◆ **WORK TO BE COMPLETED**: Every line below that has "blockquote" in it should be copied.

◆ **DATA TO USE**:
··········

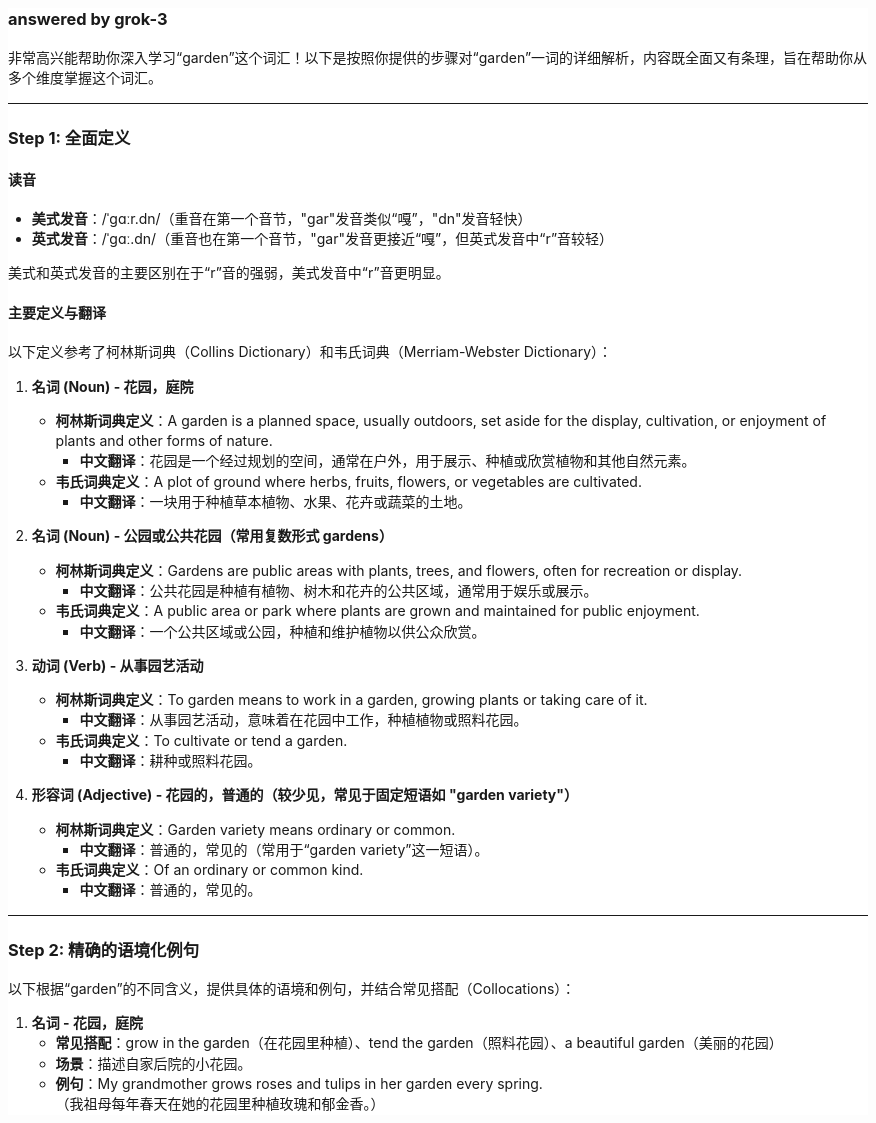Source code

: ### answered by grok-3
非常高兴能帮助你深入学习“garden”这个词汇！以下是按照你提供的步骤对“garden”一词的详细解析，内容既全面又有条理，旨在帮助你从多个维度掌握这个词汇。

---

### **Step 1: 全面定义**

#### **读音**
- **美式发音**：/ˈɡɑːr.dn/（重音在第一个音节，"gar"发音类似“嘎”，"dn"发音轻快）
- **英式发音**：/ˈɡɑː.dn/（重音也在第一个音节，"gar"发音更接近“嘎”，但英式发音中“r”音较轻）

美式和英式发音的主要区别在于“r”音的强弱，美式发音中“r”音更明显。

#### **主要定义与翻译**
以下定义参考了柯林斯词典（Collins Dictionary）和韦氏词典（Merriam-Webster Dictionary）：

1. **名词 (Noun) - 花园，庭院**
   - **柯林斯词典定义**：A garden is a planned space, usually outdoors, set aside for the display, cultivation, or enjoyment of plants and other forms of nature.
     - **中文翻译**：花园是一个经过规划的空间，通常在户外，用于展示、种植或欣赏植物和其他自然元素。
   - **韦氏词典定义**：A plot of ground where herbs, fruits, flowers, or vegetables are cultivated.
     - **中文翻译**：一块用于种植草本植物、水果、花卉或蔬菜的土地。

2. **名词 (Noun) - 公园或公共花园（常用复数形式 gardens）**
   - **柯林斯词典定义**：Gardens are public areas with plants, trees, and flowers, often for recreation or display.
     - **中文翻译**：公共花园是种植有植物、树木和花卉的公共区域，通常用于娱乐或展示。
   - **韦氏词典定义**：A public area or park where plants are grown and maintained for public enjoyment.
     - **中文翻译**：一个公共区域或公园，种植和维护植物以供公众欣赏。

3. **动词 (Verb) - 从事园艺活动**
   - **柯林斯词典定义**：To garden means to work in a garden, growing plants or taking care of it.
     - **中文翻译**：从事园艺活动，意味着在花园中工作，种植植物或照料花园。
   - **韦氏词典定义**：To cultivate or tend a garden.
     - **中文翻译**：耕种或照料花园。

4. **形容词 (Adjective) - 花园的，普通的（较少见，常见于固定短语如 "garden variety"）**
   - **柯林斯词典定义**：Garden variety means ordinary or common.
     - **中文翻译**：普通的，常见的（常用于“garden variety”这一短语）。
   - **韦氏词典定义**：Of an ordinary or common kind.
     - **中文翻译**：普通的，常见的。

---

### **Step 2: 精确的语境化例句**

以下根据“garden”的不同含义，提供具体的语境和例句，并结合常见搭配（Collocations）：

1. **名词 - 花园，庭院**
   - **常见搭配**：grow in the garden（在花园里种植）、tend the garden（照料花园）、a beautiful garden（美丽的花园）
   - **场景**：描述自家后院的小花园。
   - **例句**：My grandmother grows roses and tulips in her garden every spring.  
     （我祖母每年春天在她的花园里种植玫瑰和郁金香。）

··········

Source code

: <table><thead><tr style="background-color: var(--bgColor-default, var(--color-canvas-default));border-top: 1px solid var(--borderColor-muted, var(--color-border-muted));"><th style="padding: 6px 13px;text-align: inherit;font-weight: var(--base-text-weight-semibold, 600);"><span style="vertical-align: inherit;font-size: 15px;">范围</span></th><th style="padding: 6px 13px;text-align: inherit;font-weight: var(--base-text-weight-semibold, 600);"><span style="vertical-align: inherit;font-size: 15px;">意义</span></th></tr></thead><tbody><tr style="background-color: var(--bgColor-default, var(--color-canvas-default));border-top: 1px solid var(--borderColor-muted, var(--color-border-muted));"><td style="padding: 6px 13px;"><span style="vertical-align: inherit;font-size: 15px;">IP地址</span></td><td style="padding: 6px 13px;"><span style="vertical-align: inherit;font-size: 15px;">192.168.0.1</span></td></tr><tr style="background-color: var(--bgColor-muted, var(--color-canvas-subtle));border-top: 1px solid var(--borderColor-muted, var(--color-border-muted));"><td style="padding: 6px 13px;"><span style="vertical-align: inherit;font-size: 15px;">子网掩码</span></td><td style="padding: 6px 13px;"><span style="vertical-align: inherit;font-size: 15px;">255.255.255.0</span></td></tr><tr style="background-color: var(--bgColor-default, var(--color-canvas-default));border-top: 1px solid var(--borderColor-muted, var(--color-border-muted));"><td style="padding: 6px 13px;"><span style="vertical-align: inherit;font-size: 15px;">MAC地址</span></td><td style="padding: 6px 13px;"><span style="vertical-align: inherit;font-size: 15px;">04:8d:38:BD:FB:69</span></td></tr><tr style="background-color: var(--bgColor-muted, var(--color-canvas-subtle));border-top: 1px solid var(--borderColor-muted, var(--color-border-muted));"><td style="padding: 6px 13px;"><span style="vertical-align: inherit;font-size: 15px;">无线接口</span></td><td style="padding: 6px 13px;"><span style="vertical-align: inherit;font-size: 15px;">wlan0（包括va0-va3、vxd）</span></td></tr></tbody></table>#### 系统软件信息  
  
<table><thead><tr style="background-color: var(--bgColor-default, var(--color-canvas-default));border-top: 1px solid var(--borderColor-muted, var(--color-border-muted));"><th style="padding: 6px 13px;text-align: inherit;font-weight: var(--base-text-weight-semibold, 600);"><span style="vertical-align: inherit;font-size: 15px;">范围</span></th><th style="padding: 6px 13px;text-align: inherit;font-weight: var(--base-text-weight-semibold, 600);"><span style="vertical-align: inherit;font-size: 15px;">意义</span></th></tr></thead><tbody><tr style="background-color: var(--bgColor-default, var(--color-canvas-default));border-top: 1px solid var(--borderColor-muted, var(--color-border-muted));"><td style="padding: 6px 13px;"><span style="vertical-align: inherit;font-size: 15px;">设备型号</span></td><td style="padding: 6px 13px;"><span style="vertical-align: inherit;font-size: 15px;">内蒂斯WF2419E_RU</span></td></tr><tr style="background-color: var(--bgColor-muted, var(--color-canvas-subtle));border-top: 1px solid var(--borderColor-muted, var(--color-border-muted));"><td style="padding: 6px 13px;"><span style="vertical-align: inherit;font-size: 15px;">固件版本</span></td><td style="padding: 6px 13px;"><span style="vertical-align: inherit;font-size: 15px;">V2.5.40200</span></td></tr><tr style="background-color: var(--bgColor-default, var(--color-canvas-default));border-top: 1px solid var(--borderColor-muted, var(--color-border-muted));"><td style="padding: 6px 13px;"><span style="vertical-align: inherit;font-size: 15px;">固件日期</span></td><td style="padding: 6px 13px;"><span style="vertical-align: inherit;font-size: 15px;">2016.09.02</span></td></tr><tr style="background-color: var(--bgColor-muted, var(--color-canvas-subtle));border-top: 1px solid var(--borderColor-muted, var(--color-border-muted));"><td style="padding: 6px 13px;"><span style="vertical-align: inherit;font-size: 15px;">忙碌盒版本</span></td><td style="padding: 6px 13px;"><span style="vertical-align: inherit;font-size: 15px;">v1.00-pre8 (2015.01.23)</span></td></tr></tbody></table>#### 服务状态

··········

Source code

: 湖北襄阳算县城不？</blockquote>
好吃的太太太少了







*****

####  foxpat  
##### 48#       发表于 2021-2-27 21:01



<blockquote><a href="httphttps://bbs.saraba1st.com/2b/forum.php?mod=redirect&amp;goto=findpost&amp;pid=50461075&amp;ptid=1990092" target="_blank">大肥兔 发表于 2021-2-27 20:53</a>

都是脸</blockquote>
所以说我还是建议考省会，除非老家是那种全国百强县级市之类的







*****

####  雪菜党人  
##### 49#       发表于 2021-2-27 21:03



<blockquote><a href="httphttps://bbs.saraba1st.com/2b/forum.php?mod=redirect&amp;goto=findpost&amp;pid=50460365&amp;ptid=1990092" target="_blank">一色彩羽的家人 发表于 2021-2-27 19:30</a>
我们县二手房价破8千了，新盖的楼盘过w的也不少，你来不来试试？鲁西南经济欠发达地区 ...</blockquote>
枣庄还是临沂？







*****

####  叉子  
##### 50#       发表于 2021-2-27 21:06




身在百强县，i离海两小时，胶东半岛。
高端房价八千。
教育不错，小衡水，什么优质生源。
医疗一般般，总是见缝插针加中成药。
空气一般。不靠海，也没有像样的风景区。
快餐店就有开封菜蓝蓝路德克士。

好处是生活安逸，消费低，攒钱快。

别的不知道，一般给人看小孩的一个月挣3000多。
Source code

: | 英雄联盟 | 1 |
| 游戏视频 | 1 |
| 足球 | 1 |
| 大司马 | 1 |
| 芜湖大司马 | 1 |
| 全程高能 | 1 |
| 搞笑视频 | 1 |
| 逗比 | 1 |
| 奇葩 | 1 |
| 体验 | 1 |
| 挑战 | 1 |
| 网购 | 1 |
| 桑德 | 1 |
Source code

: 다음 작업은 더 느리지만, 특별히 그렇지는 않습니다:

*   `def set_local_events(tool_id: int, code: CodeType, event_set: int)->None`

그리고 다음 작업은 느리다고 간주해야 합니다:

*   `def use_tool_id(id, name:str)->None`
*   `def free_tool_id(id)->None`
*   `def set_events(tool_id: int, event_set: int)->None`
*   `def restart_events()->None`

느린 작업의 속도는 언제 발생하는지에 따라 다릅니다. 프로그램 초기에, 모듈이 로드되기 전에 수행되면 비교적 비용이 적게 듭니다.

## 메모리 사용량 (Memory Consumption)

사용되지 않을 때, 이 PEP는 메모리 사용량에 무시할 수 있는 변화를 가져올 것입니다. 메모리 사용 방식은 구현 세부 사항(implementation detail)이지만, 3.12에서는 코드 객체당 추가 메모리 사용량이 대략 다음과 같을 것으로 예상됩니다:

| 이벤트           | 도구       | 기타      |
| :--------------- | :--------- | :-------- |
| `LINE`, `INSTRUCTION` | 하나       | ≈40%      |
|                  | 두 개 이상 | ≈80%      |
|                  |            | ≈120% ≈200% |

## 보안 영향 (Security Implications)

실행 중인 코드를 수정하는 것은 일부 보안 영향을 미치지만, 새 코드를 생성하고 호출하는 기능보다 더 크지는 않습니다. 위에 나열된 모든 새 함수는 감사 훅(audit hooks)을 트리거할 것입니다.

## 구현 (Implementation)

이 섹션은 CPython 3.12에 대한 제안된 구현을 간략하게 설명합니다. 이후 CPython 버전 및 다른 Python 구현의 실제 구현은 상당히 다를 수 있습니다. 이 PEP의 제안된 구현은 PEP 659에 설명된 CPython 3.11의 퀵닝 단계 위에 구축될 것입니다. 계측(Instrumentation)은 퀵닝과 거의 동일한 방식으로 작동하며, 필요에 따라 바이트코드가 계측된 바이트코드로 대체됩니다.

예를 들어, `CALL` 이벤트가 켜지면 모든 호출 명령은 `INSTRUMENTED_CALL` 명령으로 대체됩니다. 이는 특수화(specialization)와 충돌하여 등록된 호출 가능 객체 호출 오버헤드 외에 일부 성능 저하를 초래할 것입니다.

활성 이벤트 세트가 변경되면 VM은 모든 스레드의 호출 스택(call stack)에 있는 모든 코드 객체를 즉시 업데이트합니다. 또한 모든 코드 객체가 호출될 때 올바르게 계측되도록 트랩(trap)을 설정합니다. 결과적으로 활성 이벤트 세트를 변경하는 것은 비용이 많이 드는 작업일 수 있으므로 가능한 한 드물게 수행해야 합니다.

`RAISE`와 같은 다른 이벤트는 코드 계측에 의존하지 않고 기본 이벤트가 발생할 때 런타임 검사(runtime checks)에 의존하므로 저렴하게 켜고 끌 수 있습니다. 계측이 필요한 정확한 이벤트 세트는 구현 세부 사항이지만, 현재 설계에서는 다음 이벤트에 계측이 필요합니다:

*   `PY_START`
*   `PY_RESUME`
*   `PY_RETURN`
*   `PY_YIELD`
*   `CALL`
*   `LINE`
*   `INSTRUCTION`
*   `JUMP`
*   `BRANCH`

··········

◆ **REPLY TO THE EXERCISE**:
: 湖北襄阳算县城不？</blockquote>
<blockquote><a href="httphttps://bbs.saraba1st.com/2b/forum.php?mod=redirect&amp;goto=findpost&amp;pid=50461075&amp;ptid=1990092" target="_blank">大肥兔 发表于 2021-2-27 20:53</a>
都是脸</blockquote>
<blockquote><a href="httphttps://bbs.saraba1st.com/2b/forum.php?mod=redirect&amp;goto=findpost&amp;pid=50460365&amp;ptid=1990092" target="_blank">一色彩羽的家人 发表于 2021-2-27 19:30</a>
我们县二手房价破8千了，新盖的楼盘过w的也不少，你来不来试试？鲁西南经济欠发达地区 ...</blockquote>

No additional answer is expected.